Jay Scott, a transgender female, confronted Tefft after he said people who are working through LGBTQ issues should be institutionalized.

“Should I be in a straight jacket and put in a padded room?” Scott said. She knew she wanted to be a woman since she was 12 years old, but never heard the term transgender until 18, she said.

Children playing across the street also confronted Tefft, asking him why he hated black people. Tefft said he didn’t hate black people and denied being a Nazi.

“Nazi is a slur word for white people,” Tefft said. “I think unity is better than diversity.

“The only man who cares about the working man is Tucker Carlson,” Tefft said.
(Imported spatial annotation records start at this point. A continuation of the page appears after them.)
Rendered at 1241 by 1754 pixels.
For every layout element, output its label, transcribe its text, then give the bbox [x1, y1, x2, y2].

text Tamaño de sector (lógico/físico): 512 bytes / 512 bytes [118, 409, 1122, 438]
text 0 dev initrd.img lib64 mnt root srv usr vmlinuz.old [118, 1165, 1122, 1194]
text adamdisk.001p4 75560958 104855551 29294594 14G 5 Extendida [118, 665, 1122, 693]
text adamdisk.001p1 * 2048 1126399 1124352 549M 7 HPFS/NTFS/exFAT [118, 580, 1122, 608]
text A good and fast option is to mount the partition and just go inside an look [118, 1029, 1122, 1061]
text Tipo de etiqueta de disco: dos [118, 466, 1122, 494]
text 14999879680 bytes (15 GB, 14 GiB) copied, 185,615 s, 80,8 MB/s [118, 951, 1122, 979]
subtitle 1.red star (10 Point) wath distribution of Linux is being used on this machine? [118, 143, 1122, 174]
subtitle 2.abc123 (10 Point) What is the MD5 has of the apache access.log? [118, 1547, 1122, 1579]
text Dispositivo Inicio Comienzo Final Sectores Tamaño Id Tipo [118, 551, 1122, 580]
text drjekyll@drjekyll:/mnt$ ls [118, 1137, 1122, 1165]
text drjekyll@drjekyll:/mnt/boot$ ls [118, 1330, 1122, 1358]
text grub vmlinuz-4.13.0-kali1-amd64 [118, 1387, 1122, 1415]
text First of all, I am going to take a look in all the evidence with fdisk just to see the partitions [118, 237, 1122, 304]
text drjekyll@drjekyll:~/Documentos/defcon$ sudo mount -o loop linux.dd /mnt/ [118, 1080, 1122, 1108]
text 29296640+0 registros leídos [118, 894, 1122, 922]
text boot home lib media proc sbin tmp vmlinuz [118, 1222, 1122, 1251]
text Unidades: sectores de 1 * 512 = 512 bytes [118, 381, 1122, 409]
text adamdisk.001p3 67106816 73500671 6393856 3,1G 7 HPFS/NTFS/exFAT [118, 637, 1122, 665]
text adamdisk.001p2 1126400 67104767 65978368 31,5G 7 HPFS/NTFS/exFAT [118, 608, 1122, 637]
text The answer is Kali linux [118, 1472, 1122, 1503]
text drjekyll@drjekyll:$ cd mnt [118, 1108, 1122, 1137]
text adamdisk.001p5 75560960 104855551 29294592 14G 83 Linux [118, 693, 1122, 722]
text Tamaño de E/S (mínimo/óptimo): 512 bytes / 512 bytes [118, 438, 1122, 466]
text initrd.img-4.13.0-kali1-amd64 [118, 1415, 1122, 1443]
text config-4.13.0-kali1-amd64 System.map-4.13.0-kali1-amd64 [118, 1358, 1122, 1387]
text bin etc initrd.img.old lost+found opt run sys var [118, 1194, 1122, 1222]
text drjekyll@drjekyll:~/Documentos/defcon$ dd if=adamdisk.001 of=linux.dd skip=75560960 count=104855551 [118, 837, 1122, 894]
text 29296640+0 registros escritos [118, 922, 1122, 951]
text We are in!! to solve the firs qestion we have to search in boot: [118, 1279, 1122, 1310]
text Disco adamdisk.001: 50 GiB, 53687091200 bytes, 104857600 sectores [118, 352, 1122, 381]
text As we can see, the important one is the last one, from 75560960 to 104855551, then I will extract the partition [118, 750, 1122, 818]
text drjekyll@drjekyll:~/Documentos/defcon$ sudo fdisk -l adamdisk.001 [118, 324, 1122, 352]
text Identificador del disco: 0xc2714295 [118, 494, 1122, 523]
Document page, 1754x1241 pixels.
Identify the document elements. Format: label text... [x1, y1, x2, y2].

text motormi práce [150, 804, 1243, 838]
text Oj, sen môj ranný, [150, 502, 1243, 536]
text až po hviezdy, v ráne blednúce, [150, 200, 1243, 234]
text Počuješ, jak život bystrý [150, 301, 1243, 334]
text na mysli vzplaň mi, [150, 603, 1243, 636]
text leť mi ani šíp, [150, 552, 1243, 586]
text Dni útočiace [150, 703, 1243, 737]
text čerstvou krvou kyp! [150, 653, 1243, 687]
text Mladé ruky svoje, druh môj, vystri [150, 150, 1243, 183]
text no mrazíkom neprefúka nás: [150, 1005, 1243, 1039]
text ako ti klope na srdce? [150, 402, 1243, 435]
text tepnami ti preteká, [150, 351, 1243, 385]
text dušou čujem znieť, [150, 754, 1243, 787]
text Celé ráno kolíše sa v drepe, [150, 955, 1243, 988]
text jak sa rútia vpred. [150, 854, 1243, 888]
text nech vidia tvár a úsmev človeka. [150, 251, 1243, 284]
Carlson is a conservative political commentator on Fox News who was recently criticized for saying the rise of white supremacy is a hoax.

Drag king Carson Jennings welcomes the protestors - photograph by C.S. Hagen

Not far away two people who called themselves peacekeepers carried their own signs calling for peace.

“I feel like acceptance is the main goal, unconditionally,” Dustin Wilkinson, a peacekeeper, said.

“Development of community where honest expression is the norm,” is what another peacekeeper, Jameson Dargen, said is important about Pride. “Not having that has gotten us to this.”

While protestors argued their cases outside, more than 300 people enjoyed the show inside The Stage at Island Park. A drag queen named “Luna Muse” followed Holiday Mathena’s act, and when she finished her act the crowd went wild. Children, including one girl in a burka, hurried to the stage to offer tips.

Between songs during the performance, Elizabeth Kinzer took the stage.

“We all saw the protestors outside, and they are still there,” she said. “I know they are saying mean things but please don’t give them a platform. We don’t need to be awful.”

The idea that parents should be afraid of their children turning gay because they attended a drag show is ridiculous, Raul Gomez, HPR publisher said.

“Adult entertainment for kids, if you applied that same standard, is it because you have drag queens in smaller sexy clothing, so if we have cheerleaders at a sporting event should kids not be allowed at sporting events?” Gomez said. “Should we not allow kids around any of those kinds of things? If we are going to be that pious, we should be that pious across the board.

“There is a constant push to paint LGBT activity as dangerous. Part of Pride for me is the comfort to be in public and not have to hide, like I am doing something wrong, like I have to hide my love away and be ashamed of it. I am a human being. I am being myself. There is nothing to be ashamed of. Kids don’t have to be ashamed and they don’t have to hide and that kind of thinking will save young people’s lives. Growing up I didn’t have that support in my life. As adults in LGBT we can foster that space for them.”